Print the lines that run from the line with "All the site packages related commands, i.e" to the line with "AttributeError: 'module' object", keeping both end lines, exactly as they appear in the entries below, and nothing else.

━━━━━━━━━━

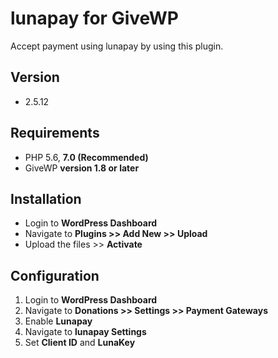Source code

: # lunapay for GiveWP

Accept payment using lunapay by using this plugin.

## Version

* 2.5.12


## Requirements

* PHP 5.6, **7.0 (Recommended)**
* GiveWP **version 1.8 or later**

## Installation

* Login to **WordPress Dashboard**
* Navigate to **Plugins >> Add New >> Upload**
* Upload the files >> **Activate**

## Configuration

1. Login to **WordPress Dashboard**
2. Navigate to **Donations >> Settings >> Payment Gateways**
3. Enable **Lunapay**
4. Navigate to **lunapay Settings**
5. Set **Client ID** and **LunaKey**

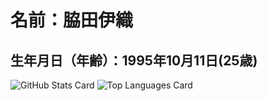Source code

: # 名前：脇田伊織  
## 生年月日（年齢）：1995年10月11日(25歳)   

![GitHub Stats Card](https://github-readme-stats.vercel.app/api?username=ioio08&show_icons=true)
![Top Languages Card](https://github-readme-stats.vercel.app/api/top-langs/?username=ioio08)
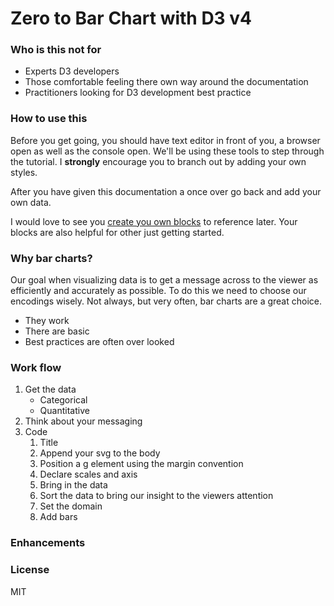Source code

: # Zero to Bar Chart with D3 v4

### Who is this not for
- Experts D3 developers
- Those comfortable feeling there own way around the documentation
- Practitioners looking for D3 development best practice

### How to use this
Before you get going, you should have text editor in front of you, a browser open as well as the console open. We'll be using these tools to step through the tutorial. I **strongly** encourage you to branch out by adding your own styles.

After you have given this documentation a once over go back and add your own data.

I would love to see you [create you own blocks](https://bost.ocks.org/mike/block/) to reference later. Your blocks are also helpful for other just getting started.

### Why bar charts?
Our goal when visualizing data is to get a message across to the viewer as efficiently and accurately as possible. To do this we need to choose our encodings wisely. Not always, but very often, bar charts are a great choice.

- They work
- There are basic
- Best practices are often over looked

### Work flow
1. Get the data
    * Categorical
    * Quantitative
2. Think about your messaging
3. Code
    1. Title
    2. Append your svg to the body
    3. Position a g element using the margin convention
    4. Declare scales and axis
    5. Bring in the data
    6. Sort the data to bring our insight to the viewers attention
    7. Set the domain
    8. Add bars

### Enhancements

### License

MIT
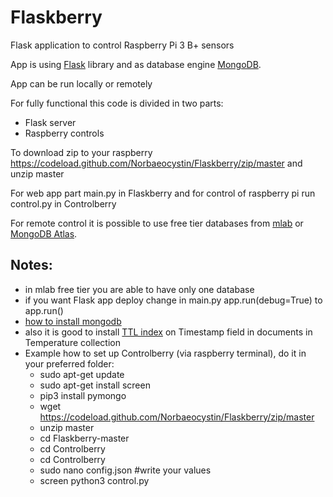# Flaskberry
Flask application to control Raspberry Pi 3 B+ sensors

App is using [Flask](http://flask.pocoo.org/) library and as database engine [MongoDB](https://www.mongodb.com/).

App can be run locally or remotely

For fully functional this code is divided in two parts: 
  * Flask server
  * Raspberry controls
  
 To download zip to your raspberry https://codeload.github.com/Norbaeocystin/Flaskberry/zip/master
 and unzip master
 
 For web app part main.py in Flaskberry and for control of raspberry pi run control.py in Controlberry
 
 For remote control it is possible to use free tier databases from [mlab](https://mlab.com/) or [MongoDB Atlas](https://www.mongodb.com/cloud/atlas).
 
 ## Notes:
   * in mlab free tier you are able to have only one database
   * if you want Flask app deploy change in main.py app.run(debug=True) to app.run()
   * [how to install mongodb](https://docs.mongodb.com/manual/installation/)
   * also it is good to install [TTL index](https://docs.mongodb.com/manual/core/index-ttl/) on Timestamp field in documents in Temperature collection
   * Example how to set up Controlberry (via raspberry terminal), do it in your preferred folder:
     * sudo apt-get update
     * sudo apt-get install screen
     * pip3 install pymongo
     * wget https://codeload.github.com/Norbaeocystin/Flaskberry/zip/master
     * unzip master
     * cd Flaskberry-master
     * cd Controlberry
     * cd Controlberry
     * sudo nano config.json #write your values
     * screen python3 control.py
		   
		   
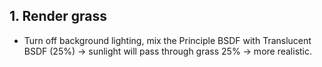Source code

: ## 1. Render grass
- Turn off background lighting, mix the Principle BSDF with Translucent BSDF (25%) -> sunlight will pass through grass 25% -> more realistic. 
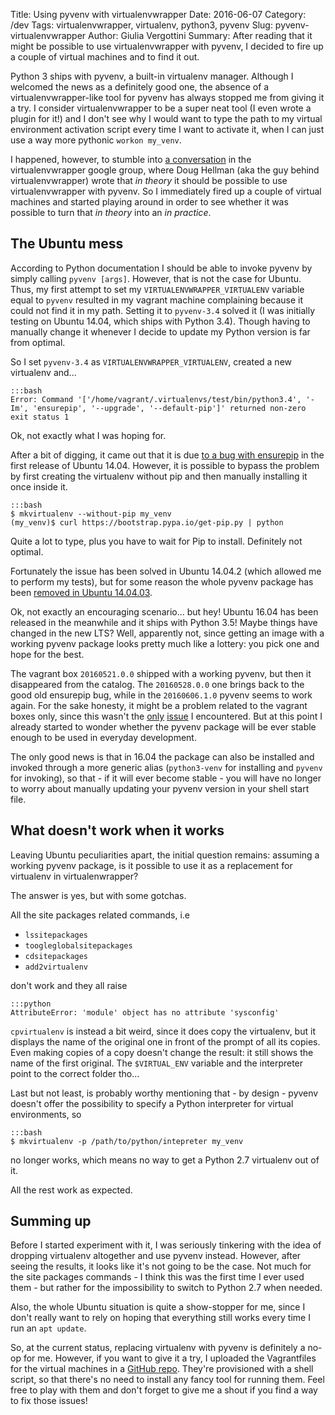 Title: Using pyvenv with virtualenvwrapper
Date: 2016-06-07
Category: /dev
Tags: virtualenvwrapper, virtualenv, python3, pyvenv
Slug: pyvenv-virtualenvwrapper
Author: Giulia Vergottini
Summary: After reading that it might be possible to use virtualenvwrapper with pyvenv, I decided to fire up a couple of virtual machines and to find it out.

Python 3 ships with pyvenv, a built-in virtualenv manager. Although I welcomed the news as a definitely good one, the absence of a virtualenvwrapper-like tool for pyvenv has always stopped me from giving it a try. I consider virtualenvwrapper to be a super neat tool (I even wrote a plugin for it!) and I don't see why I would want to type the path to my virtual environment activation script every time I want to activate it, when I can just use a way more pythonic `workon my_venv`.

I happened, however, to stumble into [a conversation](https://groups.google.com/forum/#!msg/virtualenvwrapper/bkpwkfyIppM/9M9mz3pB0RQJ) in the virtualenvwrapper google group, where Doug Hellman (aka the guy behind virtualenvwrapper) wrote that _in theory_ it should be possible to use virtualenvwrapper with pyvenv. So I immediately fired up a couple of virtual machines and started playing around in order to see whether it was possible to turn that _in theory_ into an _in practice_.

The Ubuntu mess
---------------

According to Python documentation I should be able to invoke pyvenv by simply calling `pyvenv [args]`. However, that is not the case for Ubuntu. Thus, my first attempt to set my `VIRTUALENVWRAPPER_VIRTUALENV` variable equal to `pyvenv` resulted in my vagrant machine complaining because it could not find it in my path. Setting it to `pyvenv-3.4` solved it (I was initially testing on Ubuntu 14.04, which ships with Python 3.4). Though having to manually change it whenever I decide to update my Python version is far from optimal.

So I set `pyvenv-3.4` as `VIRTUALENVWRAPPER_VIRTUALENV`, created a new virtualenv and...

    :::bash
    Error: Command '['/home/vagrant/.virtualenvs/test/bin/python3.4', '-Im', 'ensurepip', '--upgrade', '--default-pip']' returned non-zero exit status 1

Ok, not exactly what I was hoping for.

After a bit of digging, it came out that it is due [to a bug with ensurepip](https://bugs.launchpad.net/ubuntu/+source/python3.4/+bug/1290847) in the first release of Ubuntu 14.04. However, it is possible to bypass the problem by first creating the virtualenv without pip and then manually installing it once inside it.

    :::bash
    $ mkvirtualenv --without-pip my_venv
    (my_venv)$ curl https://bootstrap.pypa.io/get-pip.py | python

Quite a lot to type, plus you have to wait for Pip to install. Definitely not optimal.

Fortunately the issue has been solved in Ubuntu 14.04.2 (which allowed me to perform my tests), but for some reason the whole pyvenv package has been [removed in Ubuntu 14.04.03](http://askubuntu.com/questions/682612/pyvenv-3-4-disappeared-in-ubuntu-14-04-3).

Ok, not exactly an encouraging scenario... but hey! Ubuntu 16.04 has been released in the meanwhile and it ships with Python 3.5! Maybe things have changed in the new LTS? Well, apparently not, since getting an image with a working pyvenv package looks pretty much like a lottery: you pick one and hope for the best.

The vagrant box `20160521.0.0` shipped with a working pyvenv, but then it disappeared from the catalog. The `20160528.0.0` one brings back to the good old ensurepip bug, while in the `20160606.1.0` pyvenv seems to work again. For the sake honesty, it might be a problem related to the vagrant boxes only, since this wasn't the [only](https://github.com/mitchellh/vagrant/issues/7288) [issue](https://groups.google.com/d/msg/vagrant-up/cUXVwSDi4vc/OhyXR-G7CAAJ) I encountered. But at this point I already started to wonder whether the pyvenv package will be ever stable enough to be used in everyday development.

The only good news is that in 16.04 the package can also be installed and invoked through a more generic alias (`python3-venv` for installing and `pyvenv` for invoking), so that - if it will ever become stable - you will have no longer to worry about manually updating your pyvenv version in your shell start file.


What doesn't work when it works
-------------------------------

Leaving Ubuntu peculiarities apart, the initial question remains: assuming a working pyvenv package, is it possible to use it as a replacement for virtualenv in virtualenwrapper?

The answer is yes, but with some gotchas.

All the site packages related commands, i.e

* `lssitepackages`
* `toogleglobalsitepackages`
* `cdsitepackages`
* `add2virtualenv`

don't work and they all raise

    :::python
    AttributeError: 'module' object has no attribute 'sysconfig'

`cpvirtualenv` is instead a bit weird, since it does copy the virtualenv, but it displays the name of the original one in front of the prompt of all its copies. Even making copies of a copy doesn't change the result: it still shows the name of the first original. The `$VIRTUAL_ENV` variable and the interpreter point to the correct folder tho...

Last but not least, is probably worthy mentioning that - by design - pyvenv doesn't offer the possibility to specify a Python interpreter for virtual environments, so

    :::bash
    $ mkvirtualenv -p /path/to/python/intepreter my_venv

no longer works, which means no way to get a Python 2.7 virtualenv out of it.

All the rest work as expected.

Summing up
----------

Before I started experiment with it, I was seriously tinkering with the idea of dropping virtualenv altogether and use pyvenv instead. However, after seeing the results, it looks like it's not going to be the case. Not much for the site packages commands - I think this was the first time I ever used them - but rather for the impossibility to switch to Python 2.7 when needed.

Also, the whole Ubuntu situation is quite a show-stopper for me, since I don't really want to rely on hoping that everything still works every time I run an `apt update`.

So, at the current status, replacing virtualenv with pyvenv is definitely a no-op for me. However, if you want to give it a try, I uploaded the Vagrantfiles for the virtual machines in a [GitHub repo](https://github.com/Railslide/pyvenvwrapper). They're provisioned with a shell script, so that there's no need to install any fancy tool for running them. Feel free to play with them and don't forget to give me a shout if you find a way to fix those issues!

━━━━━━━━━━

▶ **SOLUTION FOR THIS TASK**:
All the site packages related commands, i.e

* `lssitepackages`
* `toogleglobalsitepackages`
* `cdsitepackages`
* `add2virtualenv`

don't work and they all raise

    :::python
    AttributeError: 'module' object has no attribute 'sysconfig'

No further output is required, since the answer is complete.